#### What you will do:
Output, word for word, the lines of this listing that fall between the line with "The DomainLang idea" and the line with "an open mind", counting both of those lines, and no others.

★ ★ ★

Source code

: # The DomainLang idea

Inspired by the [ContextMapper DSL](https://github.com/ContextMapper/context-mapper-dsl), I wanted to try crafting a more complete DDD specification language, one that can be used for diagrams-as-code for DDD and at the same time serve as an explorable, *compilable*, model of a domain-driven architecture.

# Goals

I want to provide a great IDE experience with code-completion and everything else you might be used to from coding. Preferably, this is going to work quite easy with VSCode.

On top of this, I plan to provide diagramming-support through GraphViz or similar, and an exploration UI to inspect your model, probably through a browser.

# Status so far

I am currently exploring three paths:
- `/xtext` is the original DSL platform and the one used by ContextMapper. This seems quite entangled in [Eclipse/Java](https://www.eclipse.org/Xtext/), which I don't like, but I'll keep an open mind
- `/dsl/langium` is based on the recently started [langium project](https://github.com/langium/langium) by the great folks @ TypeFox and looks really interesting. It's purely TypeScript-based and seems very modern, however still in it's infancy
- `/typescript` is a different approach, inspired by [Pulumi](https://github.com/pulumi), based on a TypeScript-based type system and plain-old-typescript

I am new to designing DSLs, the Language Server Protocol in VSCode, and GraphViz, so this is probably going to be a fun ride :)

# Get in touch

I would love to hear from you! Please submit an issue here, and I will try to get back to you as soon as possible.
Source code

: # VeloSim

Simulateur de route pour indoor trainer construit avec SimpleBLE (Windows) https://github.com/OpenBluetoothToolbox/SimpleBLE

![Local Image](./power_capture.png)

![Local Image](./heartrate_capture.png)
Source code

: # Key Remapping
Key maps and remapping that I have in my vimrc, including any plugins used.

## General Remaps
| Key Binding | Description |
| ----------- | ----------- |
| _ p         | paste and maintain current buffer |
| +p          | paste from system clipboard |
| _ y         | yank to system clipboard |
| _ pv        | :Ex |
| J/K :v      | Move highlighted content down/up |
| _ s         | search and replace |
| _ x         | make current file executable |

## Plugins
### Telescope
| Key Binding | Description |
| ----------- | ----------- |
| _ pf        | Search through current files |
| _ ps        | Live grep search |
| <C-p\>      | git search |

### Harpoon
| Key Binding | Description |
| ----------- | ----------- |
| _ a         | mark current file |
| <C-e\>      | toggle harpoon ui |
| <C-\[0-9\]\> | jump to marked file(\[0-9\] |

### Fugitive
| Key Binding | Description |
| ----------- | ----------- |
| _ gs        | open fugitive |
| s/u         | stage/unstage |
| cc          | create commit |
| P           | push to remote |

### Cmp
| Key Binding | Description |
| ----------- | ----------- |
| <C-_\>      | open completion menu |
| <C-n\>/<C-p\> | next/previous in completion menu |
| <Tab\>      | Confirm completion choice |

★ ★ ★

#### Solution for this problem:
: # The DomainLang idea

Inspired by the [ContextMapper DSL](https://github.com/ContextMapper/context-mapper-dsl), I wanted to try crafting a more complete DDD specification language, one that can be used for diagrams-as-code for DDD and at the same time serve as an explorable, *compilable*, model of a domain-driven architecture.

# Goals

I want to provide a great IDE experience with code-completion and everything else you might be used to from coding. Preferably, this is going to work quite easy with VSCode.

On top of this, I plan to provide diagramming-support through GraphViz or similar, and an exploration UI to inspect your model, probably through a browser.

# Status so far

I am currently exploring three paths:
- `/xtext` is the original DSL platform and the one used by ContextMapper. This seems quite entangled in [Eclipse/Java](https://www.eclipse.org/Xtext/), which I don't like, but I'll keep an open mind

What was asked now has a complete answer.